There is a mailing list for mailing list managers. It seems that
yahoo monitors it (the part of this "organization" which is on
yahoo), or that some people on it have some level of privileged
access to yahoo management.
http://groups.yahoo.com/group/EmailList-Managers/
http://www.emaillist-managers.com/
http://groups-beta.google.com/group/emaillist-managers
http://groups.google.com/group/EL-M-ComputerHelp
But my opinion is that there is a great deal which can be done
*without* sophisticated tools, and when an organization is doing what
can be done, and it finds that it needs more sophisticated tools,
*then* it will know much better exactly what is needed. If, for
example, one is analyzing a proxy list by hand to expand votes, and
it becomes cumbersome, there is then a need to be filled, and nature
abhors a vacuum.
Instead what we see, in particular with delegable proxy, is that
software types argue endlessly about exactly how a system should
function, should there be restrictions on proxy counts, should there
be special-focus proxies, should there be alternate proxies, and a
lot of questions which I think would become moot in actual practice.
I.e., how many proxies can dance on the head of a pin?
When we are actually using delegable proxy, the tools will follow. We
don't need tools to use DP; all it takes is a proxy list, and I'm
quite sure, Jan, that you could write a program to take as input a
set of votes and expand it with a proxy list.
But the software people want secret ballot, which they think is
necessary. I'll just note that a New England Town Meeting functions
totally in the open, there are no secret ballots. Direct democracy,
actually, and secret ballot are relatively incompatible; the
cornerstone of direct democracy is the ability of people to
communicate and compromise. You can't compromise with a secret
ballot. Votes in Congress aren't secret. You know who favored a
motion and who opposed it. You can talk to these people to find out
why, at least theoretically.
I keep saying that DP is most easy to implement in a Free
Association, because there are no assets to fight over, and thus
practically no incentive to attempt to coerce votes. FA members can
be anonymous, assuming the rules allow it; because, again, power is
not concentrated but remains with the members, there is little harm
to the association if people set up pretend memberships in order to
gain proxies, since they will be grabbing a handful of sand: FAs
function by coordinating efforts, and the false proxies don't have
any power to exercise, they can only pretend to vote.
Want to use Range Voting?
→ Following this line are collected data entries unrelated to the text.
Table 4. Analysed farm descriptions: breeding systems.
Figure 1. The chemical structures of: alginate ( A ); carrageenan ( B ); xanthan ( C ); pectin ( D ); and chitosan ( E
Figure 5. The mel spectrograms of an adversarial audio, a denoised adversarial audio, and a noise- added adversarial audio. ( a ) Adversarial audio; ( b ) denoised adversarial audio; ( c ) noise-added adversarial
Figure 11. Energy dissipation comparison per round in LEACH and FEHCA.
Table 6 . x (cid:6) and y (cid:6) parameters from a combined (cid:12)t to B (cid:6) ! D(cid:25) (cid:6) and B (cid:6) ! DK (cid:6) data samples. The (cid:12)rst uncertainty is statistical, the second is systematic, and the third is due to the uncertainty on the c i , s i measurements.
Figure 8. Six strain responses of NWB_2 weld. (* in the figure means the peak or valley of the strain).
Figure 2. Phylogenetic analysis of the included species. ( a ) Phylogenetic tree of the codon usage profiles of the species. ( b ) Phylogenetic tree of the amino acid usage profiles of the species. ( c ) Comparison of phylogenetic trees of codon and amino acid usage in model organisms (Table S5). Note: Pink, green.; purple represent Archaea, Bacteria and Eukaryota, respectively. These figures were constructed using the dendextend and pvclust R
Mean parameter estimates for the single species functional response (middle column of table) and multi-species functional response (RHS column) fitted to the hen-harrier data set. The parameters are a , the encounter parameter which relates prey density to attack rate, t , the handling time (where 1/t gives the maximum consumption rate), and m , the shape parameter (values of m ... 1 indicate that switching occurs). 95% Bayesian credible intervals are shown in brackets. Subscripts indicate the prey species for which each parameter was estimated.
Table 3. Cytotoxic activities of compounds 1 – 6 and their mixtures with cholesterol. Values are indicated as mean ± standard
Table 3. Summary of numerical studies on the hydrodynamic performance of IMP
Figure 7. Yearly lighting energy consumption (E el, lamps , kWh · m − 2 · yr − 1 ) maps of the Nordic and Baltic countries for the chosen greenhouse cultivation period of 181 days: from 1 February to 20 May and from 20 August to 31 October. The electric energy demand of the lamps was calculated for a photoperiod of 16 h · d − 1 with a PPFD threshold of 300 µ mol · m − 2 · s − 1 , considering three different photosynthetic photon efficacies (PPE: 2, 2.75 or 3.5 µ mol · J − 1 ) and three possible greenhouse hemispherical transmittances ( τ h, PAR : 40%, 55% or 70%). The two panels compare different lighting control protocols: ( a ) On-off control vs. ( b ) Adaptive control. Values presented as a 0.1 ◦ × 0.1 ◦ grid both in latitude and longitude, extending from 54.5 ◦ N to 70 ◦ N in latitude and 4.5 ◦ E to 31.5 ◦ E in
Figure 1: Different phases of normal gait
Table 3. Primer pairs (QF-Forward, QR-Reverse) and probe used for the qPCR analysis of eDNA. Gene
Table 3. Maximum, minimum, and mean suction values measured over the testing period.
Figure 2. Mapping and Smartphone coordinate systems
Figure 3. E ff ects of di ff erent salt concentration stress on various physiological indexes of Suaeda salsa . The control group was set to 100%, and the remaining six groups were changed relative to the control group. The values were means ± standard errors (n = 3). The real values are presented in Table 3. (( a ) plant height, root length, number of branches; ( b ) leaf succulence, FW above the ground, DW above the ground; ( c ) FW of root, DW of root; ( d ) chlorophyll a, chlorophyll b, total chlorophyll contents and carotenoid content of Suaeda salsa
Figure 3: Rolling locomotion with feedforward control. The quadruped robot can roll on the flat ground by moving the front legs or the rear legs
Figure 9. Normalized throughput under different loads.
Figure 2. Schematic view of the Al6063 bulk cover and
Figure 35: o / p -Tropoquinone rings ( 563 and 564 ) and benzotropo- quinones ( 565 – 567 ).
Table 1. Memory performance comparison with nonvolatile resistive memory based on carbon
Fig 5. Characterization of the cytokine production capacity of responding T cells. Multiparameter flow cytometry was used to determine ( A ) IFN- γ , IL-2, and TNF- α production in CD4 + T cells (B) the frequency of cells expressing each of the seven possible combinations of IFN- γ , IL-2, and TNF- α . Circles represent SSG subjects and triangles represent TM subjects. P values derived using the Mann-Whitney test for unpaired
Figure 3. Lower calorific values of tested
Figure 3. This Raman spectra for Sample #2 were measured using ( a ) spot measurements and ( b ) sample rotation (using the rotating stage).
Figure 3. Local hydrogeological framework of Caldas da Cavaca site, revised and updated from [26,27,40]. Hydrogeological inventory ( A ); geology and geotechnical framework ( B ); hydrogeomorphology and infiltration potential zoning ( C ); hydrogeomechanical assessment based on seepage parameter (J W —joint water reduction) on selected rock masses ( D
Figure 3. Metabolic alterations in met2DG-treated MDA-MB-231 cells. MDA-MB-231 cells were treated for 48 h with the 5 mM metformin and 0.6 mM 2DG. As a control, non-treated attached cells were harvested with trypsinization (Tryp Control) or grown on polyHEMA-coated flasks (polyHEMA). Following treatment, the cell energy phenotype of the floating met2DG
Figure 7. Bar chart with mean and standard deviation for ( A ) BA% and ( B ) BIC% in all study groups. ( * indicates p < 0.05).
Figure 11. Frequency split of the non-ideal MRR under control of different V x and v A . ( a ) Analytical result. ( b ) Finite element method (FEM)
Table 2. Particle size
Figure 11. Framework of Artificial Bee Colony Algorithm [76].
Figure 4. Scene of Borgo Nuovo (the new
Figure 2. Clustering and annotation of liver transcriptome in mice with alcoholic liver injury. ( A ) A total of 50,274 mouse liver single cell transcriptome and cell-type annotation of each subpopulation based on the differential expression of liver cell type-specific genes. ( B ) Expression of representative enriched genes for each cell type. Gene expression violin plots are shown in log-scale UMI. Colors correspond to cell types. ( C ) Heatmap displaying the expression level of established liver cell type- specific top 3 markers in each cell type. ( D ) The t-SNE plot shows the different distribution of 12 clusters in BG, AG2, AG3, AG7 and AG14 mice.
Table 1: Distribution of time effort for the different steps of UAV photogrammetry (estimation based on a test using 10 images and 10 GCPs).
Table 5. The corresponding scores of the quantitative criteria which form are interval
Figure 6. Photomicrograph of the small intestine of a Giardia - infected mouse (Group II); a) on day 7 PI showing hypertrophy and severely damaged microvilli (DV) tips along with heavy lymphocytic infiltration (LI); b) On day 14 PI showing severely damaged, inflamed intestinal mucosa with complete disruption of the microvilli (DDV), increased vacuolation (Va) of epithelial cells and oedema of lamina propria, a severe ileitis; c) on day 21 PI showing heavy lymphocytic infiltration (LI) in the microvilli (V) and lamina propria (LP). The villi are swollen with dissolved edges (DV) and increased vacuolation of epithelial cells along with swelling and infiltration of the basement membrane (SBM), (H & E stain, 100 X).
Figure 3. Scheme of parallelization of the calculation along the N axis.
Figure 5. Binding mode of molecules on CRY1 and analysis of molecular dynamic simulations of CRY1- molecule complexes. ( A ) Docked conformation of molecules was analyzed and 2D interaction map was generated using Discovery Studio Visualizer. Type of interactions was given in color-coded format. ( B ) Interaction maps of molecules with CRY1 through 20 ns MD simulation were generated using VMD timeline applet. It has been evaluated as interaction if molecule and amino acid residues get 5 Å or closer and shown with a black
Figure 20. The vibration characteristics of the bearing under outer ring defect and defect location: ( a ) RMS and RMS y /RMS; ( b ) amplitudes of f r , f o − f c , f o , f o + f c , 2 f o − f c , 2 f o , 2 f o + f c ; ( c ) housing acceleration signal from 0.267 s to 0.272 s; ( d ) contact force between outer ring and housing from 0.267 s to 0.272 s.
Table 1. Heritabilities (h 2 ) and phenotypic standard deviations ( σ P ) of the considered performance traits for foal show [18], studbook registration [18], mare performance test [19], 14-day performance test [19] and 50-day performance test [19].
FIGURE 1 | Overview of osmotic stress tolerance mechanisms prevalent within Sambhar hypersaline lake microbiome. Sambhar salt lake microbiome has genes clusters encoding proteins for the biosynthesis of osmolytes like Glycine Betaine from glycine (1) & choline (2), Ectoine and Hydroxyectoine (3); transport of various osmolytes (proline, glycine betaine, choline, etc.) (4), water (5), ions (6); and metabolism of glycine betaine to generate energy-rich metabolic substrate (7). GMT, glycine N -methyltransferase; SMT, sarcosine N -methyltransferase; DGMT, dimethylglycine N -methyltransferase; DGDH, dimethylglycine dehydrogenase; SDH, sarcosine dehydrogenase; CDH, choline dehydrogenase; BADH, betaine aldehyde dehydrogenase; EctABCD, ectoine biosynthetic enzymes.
Yahoo polls allow multiple answers. Yahoo
isn't going to average the results, but the results can be downloaded
and averaged independently.... Or use a database, with each record
corresponding to a member and each field to a "candidate." The voter
can add his or her own record and then fill out the fields, or a
registrar can set up all the records first. Voters just fill in the
numbers. Then anyone can download the database into Excel and analyze it....
From the original Free Association: Keep It Simple, Stupid!